I'm teaching a sonnet next week...

   I'm teaching a sonnet next week, and I'm not sure how I feel about it.

   Growing up I read my mother's literature anthologies, the thick books of poems and stories for seventh and eighth graders, and I read some of her college textbooks too. These books came from a dank room we called the library, but was really an unfinished room in our basement; what we'd call a bonus room today. Even now when I think of certain poems and stories I remember the damp smell of books that spent many years there.

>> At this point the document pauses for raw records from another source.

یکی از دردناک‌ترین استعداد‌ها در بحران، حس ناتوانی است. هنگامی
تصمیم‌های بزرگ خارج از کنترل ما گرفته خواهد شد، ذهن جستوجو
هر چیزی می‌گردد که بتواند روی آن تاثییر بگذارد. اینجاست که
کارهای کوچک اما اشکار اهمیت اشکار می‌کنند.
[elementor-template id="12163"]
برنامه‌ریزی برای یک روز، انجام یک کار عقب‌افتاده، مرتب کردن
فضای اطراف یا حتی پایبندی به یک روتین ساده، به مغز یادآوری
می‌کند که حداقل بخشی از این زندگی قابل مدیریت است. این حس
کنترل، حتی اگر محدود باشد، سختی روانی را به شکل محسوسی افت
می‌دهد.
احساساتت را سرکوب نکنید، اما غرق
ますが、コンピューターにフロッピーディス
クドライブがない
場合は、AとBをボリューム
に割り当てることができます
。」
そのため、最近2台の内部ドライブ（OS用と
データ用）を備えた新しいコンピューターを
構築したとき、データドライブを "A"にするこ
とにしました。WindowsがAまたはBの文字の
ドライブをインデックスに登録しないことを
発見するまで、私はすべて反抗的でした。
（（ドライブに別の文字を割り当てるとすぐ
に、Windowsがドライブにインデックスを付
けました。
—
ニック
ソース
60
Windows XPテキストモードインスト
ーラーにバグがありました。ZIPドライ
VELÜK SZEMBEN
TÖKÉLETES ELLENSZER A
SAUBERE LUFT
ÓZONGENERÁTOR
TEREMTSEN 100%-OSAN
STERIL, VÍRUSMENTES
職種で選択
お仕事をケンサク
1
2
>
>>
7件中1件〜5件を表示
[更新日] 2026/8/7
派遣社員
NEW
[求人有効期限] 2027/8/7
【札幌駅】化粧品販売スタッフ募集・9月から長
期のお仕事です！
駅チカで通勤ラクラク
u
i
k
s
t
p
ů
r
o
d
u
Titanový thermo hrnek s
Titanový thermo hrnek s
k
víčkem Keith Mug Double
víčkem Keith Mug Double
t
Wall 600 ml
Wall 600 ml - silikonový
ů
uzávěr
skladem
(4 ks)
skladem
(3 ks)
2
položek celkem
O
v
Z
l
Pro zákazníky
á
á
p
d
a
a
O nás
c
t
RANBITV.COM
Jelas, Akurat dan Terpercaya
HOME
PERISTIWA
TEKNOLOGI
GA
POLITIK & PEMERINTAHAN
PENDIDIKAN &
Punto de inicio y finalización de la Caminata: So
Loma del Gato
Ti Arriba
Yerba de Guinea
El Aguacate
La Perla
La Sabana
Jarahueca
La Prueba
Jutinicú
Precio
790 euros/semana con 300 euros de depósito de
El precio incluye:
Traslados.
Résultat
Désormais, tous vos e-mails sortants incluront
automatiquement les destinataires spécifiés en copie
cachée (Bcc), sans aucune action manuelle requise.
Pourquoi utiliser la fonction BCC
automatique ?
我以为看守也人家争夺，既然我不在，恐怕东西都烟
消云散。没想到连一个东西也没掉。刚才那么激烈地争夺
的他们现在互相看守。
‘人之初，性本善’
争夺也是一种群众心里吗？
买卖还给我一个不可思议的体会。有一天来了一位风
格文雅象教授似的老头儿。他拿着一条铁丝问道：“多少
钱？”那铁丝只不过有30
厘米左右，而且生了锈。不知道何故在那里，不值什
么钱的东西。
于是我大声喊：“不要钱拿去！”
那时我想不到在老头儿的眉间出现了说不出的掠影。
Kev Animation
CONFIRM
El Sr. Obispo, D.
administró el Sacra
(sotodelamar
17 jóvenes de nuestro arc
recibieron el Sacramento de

   I read my mother's anthologies, but I had the good sense to skip the sonnets. I read some of the narrative poems--I was a sucker for a good story, the more blood and sorrow the better, and I loved encountering Lord Randal again and again in different books. But I really loved the modern poems, stripped of all but the most important words, like the ones by Gwendolyn Brooks or found inside the gift of a watermelon pickle. Perhaps I was a lazy reader.

   Or perhaps I just had the good sense to skip sonnets. Rhyme I could deal with, but only in the hands of someone like Robert Frost, and a poem written just to meet a set pattern of rhymes seemed an absolute waste of time. Plus sonnets tended to have extra words like O and I really didn't like that. Sonnets, in my opinion, weren't long enough to tell a good story or short enough to really grab my attention and leave me breathless.

    On my second or third reread of A Wrinkle in Time I did notice what Mrs. Whatsit said about sonnets, and it made me reconsider a bit. Maybe sonnets were not such a lost cause after all.

  So I consented to read a few sonnets, and while I still didn't like the form I could at least like some of the sentiments, especially in "If Thou Must Love Me..." by Elizabeth Barrett Browning. But I still skipped the sonnets in most of the poetry books I read. I think that, besides the form, I also was just too young to appreciate the themes. After all, what 12-year-old is really looking back on lost loves as in "What lips my lips have kissed" by Edna St. Vincent Millay? 

   And this is what gives me such pause as I think about teaching sonnets next week. Sonnets pose both a structural and a thematic challenge to young readers. They come from another age, an age when poems followed rules and when every word, carefully chosen, conveys a meaning that may not be initially apparent. Teaching students about reading a sonnet should take time, time to look at what a sonnet is and what it is not, time for students to move through the stages of disliking sonnets and into enjoying them.

    According to my basal series lesson plan, I have 5 total days to teach lyric poetry, sonnets, personification. Well, four days actually, because the fifth day is supposed to be for assessment.